According to Thevenin, the entire circuit enclosed in the box can be replaced by a single source of e.m.f. called Thevenin voltage (ETH) in series with a single resistance called Thevenin resistance RTH  as shown in Fig.2.

Fig.2

The value of ETH  and RTH are determined by using Thevenin’s Theorem.

Once Thevenin’s equivalent circuit is obtained, then current thorough the load resistance RL connected across AB can be found out by using the following equation :

I = ETH /( RTH + RL )

Thevenin’s theorem as applied to d.c. circuit and may be stated as :

Any linear, bilateral network having terminals A and B can be replaced by a single source of e.m.f. ETH in series with a single resistance RTH.

•  The e.m.f. ETH is the voltage obtained across the terminal A and B, with no load connected to it i.e. It is open circuited voltage between terminal A and B.
• The resistance RTH is the resistance of the network measured between terminal A and B with load removed and voltage sources replaced by their internal resistances. Ideal voltage sources are replaced with short circuits and ideal current sources are replaced with open circuits.

Let’s understand this by considering a circuit  as shown in Fig 3 below:

Fig.3

Here we have replaced the circuit inside the enclosed box with with a circuit having one voltage source V and three resistances R1, R2 and R3.

According to Thevenin, the circuit behind the terminal A and B can be replaced by a single voltage source ETH in series with a single resistance RTH  as shown in Fig.4.

Fig.4

ETH is the voltage across the terminal AB with RL removed. As RL is removed, there will be no current in R2 and ETH will be the voltage across R3.

ETH = Voltage across R3

= Current through R3 × Resistance R3

= [V / (R1 + R3)] × R3

To find  RTH, remove the load resistance RL and replace the voltage source by a short circuit as it is assumed that the voltage source is ideal one, hence it has no  internal resistance.

Now the resistance measured between A and B is equal to RTH

If we look into the circuit, we can see that R1 and R3 are in parallel and this parallel combination is in series with the resistance R2 .

So, RTH = R2 + [(R1 ×R3 ) /(R1+R3)]

When load resistance RL is connected across terminal AB, the current in RL is given by :

IL= ETH / (RTH + RL)

Example: Determine Thevenin Equivalent circuit for the below circuit shown in Fig.5.

Fig.5

Fig.6

##### Step 2 : Calculate the Thevenin Voltage

We can see from the Fig.6 that it is a simple circuit with a voltage source and three resistances. As RL is removed, there will be no current in the  3 Ω resistor.

So, Thevenin voltage (ETH ) will be equal to the the voltage drop across the 6Ω resistor.
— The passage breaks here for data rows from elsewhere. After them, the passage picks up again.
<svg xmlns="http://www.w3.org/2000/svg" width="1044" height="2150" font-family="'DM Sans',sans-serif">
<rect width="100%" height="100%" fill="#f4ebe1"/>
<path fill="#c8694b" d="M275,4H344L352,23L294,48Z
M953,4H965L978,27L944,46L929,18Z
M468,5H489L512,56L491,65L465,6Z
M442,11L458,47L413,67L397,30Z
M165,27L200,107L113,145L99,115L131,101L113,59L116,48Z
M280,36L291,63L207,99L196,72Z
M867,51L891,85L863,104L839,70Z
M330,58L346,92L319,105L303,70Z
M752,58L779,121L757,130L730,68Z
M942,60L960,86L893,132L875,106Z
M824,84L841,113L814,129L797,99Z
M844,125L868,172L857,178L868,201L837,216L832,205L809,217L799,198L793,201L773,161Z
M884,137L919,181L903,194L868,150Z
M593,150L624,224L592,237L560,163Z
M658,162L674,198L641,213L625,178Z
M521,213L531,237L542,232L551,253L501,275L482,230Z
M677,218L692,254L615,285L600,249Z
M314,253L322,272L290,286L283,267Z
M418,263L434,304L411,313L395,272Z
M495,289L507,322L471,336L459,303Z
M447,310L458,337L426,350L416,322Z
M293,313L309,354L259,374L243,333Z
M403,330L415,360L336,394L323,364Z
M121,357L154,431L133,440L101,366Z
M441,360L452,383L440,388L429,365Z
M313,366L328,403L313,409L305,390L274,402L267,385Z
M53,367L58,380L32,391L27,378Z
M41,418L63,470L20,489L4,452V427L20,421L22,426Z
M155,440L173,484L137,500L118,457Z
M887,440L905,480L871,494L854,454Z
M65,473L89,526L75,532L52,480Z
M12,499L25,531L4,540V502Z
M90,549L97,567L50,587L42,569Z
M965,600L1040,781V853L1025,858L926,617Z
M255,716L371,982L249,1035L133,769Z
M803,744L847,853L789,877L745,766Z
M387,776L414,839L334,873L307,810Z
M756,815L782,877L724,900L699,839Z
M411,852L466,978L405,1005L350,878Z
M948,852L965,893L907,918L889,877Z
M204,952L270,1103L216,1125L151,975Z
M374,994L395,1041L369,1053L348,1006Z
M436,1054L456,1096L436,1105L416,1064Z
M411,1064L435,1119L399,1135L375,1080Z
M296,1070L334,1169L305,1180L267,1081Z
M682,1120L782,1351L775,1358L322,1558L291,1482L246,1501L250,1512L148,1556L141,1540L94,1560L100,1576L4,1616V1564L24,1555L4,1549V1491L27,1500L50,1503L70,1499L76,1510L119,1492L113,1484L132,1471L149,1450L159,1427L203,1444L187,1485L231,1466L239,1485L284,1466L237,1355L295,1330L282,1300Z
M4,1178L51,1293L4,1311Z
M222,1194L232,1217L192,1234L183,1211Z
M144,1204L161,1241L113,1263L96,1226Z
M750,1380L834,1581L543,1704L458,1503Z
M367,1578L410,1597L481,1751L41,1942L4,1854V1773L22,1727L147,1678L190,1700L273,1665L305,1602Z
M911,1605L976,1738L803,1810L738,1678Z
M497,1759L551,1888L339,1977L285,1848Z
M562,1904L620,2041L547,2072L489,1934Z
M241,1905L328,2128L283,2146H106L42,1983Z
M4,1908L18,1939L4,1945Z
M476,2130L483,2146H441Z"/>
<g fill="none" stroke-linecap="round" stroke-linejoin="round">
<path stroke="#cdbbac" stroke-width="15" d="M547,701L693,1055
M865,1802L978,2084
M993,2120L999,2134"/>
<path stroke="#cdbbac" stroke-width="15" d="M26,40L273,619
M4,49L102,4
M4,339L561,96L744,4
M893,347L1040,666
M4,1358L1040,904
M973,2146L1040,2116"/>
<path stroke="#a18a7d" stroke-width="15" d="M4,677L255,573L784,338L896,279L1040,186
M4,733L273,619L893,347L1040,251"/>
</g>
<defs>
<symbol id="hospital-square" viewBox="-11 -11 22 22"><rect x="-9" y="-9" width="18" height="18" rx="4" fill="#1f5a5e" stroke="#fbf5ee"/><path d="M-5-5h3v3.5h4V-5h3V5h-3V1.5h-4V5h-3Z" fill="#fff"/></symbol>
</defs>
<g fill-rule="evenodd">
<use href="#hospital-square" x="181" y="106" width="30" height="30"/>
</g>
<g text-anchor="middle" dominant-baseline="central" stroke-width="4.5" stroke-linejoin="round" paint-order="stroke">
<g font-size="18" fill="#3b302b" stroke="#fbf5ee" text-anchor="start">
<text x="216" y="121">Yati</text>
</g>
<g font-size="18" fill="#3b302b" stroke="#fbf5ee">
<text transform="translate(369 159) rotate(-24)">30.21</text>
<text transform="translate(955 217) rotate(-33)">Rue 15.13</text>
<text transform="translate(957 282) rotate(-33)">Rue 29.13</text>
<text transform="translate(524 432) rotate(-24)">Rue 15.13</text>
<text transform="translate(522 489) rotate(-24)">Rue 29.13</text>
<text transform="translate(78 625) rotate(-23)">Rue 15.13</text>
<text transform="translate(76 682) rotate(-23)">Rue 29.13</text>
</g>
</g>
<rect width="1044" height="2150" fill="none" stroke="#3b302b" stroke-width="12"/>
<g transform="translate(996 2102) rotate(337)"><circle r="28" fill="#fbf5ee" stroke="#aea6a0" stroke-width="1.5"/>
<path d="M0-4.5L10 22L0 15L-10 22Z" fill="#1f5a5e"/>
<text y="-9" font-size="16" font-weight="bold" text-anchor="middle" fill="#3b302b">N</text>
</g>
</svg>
To find out the voltage drop across the 6Ω resistor, we need to find out the current through it.

So, current through 6Ω resistor =  12 V / (2Ω +6Ω ) = 1.5 A

Hence  ETH = Voltage drop across 6Ω resistor = 1.5 A × 6 Ω = 9 V

##### Step 3:  Calculate the Thevenin Resistance

To find  RTH, remove the load resistance RL and replace the voltage source by a short circuit as it is assumed that the voltage source is ideal one.

Fig.7

Now the resistance measured between A and B is equal to RTH

We can see from the Fig.7 that the 2 Ω resistor  and 6 Ω resistor are in parallel and this parallel combination is in series with the resistance 3 Ω resistor .

So, RTH = 3+ [(2×6 ) /(2+6)] = 4.5 Ω

##### Step 4 : Draw the Thevenin Equivalent Circuit

So, the Thevenin Equivalent circuit will be :

Fig.8

Many times while analyzing power systems and other circuits we come across some circuits where one particular resistor in the circuit i.e. the load resistor, is subject to change. In such cases Thevenin’s theorem comes as  a great rescue.

As, in such circuits, re-calculation of the circuit is needed with each trial value of load resistance to determine the voltage across it and the current through it. Hence, Converting the power system circuit to its Thevenin equivalent can greatly simplify this problem.